To be done: Convert everything from the line "order: Gentianales" down to the end of the records into a numbered list, with blank lines left out.

Supplied data:
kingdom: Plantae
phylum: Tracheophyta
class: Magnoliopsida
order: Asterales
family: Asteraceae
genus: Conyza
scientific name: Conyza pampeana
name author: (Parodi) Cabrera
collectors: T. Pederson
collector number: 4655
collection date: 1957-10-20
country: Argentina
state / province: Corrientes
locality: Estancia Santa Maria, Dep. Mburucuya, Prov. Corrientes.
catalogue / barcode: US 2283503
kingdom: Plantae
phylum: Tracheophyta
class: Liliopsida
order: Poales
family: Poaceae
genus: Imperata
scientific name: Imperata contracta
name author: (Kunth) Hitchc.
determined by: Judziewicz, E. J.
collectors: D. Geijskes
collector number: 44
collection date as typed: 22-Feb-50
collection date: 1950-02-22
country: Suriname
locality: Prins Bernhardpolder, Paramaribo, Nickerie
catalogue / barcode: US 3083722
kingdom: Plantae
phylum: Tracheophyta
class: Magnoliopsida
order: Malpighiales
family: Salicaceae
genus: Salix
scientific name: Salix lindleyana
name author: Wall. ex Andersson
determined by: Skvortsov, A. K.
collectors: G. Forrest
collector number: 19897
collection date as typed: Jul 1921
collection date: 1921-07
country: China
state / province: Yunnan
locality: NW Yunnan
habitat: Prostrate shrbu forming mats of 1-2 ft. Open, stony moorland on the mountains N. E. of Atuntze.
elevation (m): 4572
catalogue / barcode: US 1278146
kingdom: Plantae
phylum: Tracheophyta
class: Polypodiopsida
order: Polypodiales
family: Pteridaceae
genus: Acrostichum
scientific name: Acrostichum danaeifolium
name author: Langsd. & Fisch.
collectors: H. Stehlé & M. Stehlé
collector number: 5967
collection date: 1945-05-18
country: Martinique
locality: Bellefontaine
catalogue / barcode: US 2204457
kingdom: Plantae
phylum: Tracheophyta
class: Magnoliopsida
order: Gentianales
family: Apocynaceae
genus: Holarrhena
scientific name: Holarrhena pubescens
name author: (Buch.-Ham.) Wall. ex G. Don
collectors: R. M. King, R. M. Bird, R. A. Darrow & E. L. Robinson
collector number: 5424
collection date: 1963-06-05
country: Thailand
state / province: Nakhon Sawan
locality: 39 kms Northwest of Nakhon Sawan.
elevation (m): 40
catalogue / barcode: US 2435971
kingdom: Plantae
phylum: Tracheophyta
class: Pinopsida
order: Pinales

Problem solution:
1. order: Gentianales
2. family: Apocynaceae
3. genus: Holarrhena
4. scientific name: Holarrhena pubescens
5. name author: (Buch.-Ham.) Wall. ex G. Don
6. collectors: R. M. King, R. M. Bird, R. A. Darrow & E. L. Robinson
7. collector number: 5424
8. collection date: 1963-06-05
9. country: Thailand
10. state / province: Nakhon Sawan
11. locality: 39 kms Northwest of Nakhon Sawan.
12. elevation (m): 40
13. catalogue / barcode: US 2435971
14. kingdom: Plantae
15. phylum: Tracheophyta
16. class: Pinopsida
17. order: Pinales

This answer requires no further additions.